Quelques minutes plus tôt, Chris Wright, ministre de l'Energie, avait publié puis supprimé un message accompagné d'une vidéo annonçant qu'une première traversée avait été rendue possible grâce à l'appui militaire américain.

De quoi "nous assurer que le pétrole continue d'affluer vers les marchés mondiaux", déclarait M. Wright dans sa publication sur X.

Dans un message transmis à l'AFP, le ministère de l'Energie a justifié la suppression du message au motif que la vidéo partagée "avait été incorrectement sous-titrée par (son) personnel".

Quelques jours plus tôt, Chris Wright avait déclaré que la Marine américaine escorterait les navires marchands tentant de passer par le détroit d'Ormuz "dès que ce sera raisonnable".

Les Gardiens de la Révolution, l'armée idéologique de la République islamique d'Iran, ont de leur côté assuré mardi qu'aucun navire militaire américain n'avait "osé" s'approcher du détroit d'Ormuz.

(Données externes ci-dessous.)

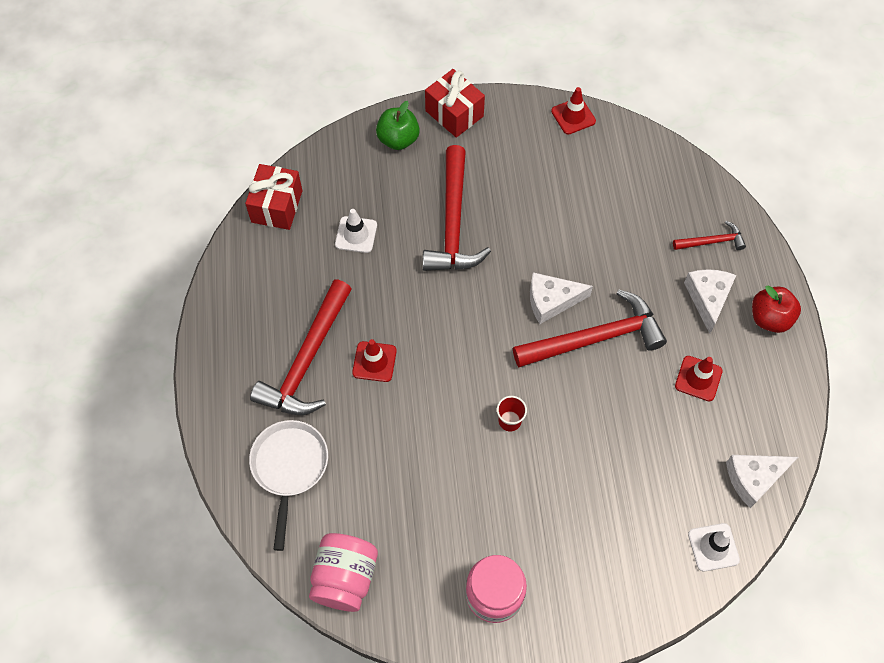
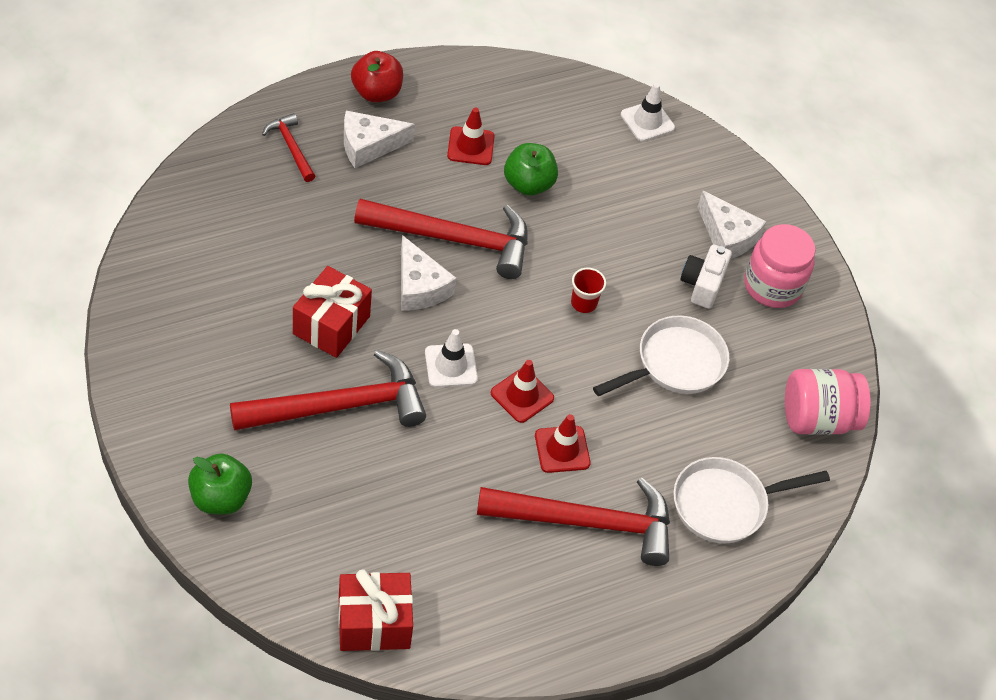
camera: 115 degrees left, 10 degrees down
white traffic cone [335,209,377,253] -> white traffic cone moved to [425,329,478,387]
red gift [425,69,485,138] -> red gift moved to [293,266,372,358]
red hammer [513,290,667,367] -> red hammer turned 135 degrees clockwise [354,199,528,279]
red traffic cone [551,87,596,135] -> red traffic cone moved to [491,360,554,423]
white cheese [726,455,798,508] -> white cheese moved to [698,191,767,259]
none -> green apple [504,143,558,196]
none -> white pan [593,315,729,396]
none -> white camera [680,244,732,309]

Ces signaux contradictoires ont chamboulé les marchés.

Déjà orientés en baisse, les cours du pétrole ont plongé de plus de 15% après le message de M. Wright, les investisseurs espérant que les millions de barils bloqués dans le Golfe depuis une dizaine de jours puissent approvisionner le reste du monde.

Le démenti américain a tempéré cet enthousiasme, les prix de l'or noir reculant finalement d'un peu plus de 11% à la clôture.

Trafic paralysé 

En réponse aux frappes américano-israéliennes visant le pays depuis une dizaine de jours, les Gardiens de la Révolution cherchent à bloquer le trafic dans le détroit d'Ormuz, l'un des corridors commerciaux les plus cruciaux au monde.

Environ 20% de la production mondiale de pétrole et de gaz naturel liquéfié (GNL) transitent par ce détroit coincé entre le sultanat d'Oman et l'Iran.

Depuis lundi dernier, plus d'une vingtaine de navires commerciaux ont été détectés franchissant le détroit d'Ormuz, après de premières attaques visant des navires, selon une analyse par l'AFP des données de MarineTraffic, parmi lesquels neuf pétroliers et deux navires-citernes destinés au transport du GNL.

C'est beaucoup moins qu'habituellement.

Le président américain, Donald Trump, a menacé de frapper l'Iran "beaucoup plus fort" si Téhéran "prenait le monde en otage" en bloquant l'acheminement de pétrole.

Il a aussi prévenu qu'il y aurait d'importantes conséquences militaires si l'Iran se décidait à miner le détroit d'Ormuz.

Des dizaines de navires sont toujours bloqués dans la région, craignant d'êtres ciblés par des attaques iraniennes mais aussi en raison des primes d'assurances prohibitives.

L'administration Trump a dégagé 20 milliards de dollars pour la réassurance des navires dans le Golfe, dans l'espoir d'encourager le trafic, sans grand succès pour le moment.

L'ONU Commerce et Développement (Cnuced) s'est inquiétée mardi des répercussions des perturbations du trafic maritime sur des secteurs comme l'énergie et les engrais, dont les prix se sont envolés.

L'organisation craint que les pays en développement en paient le prix fort.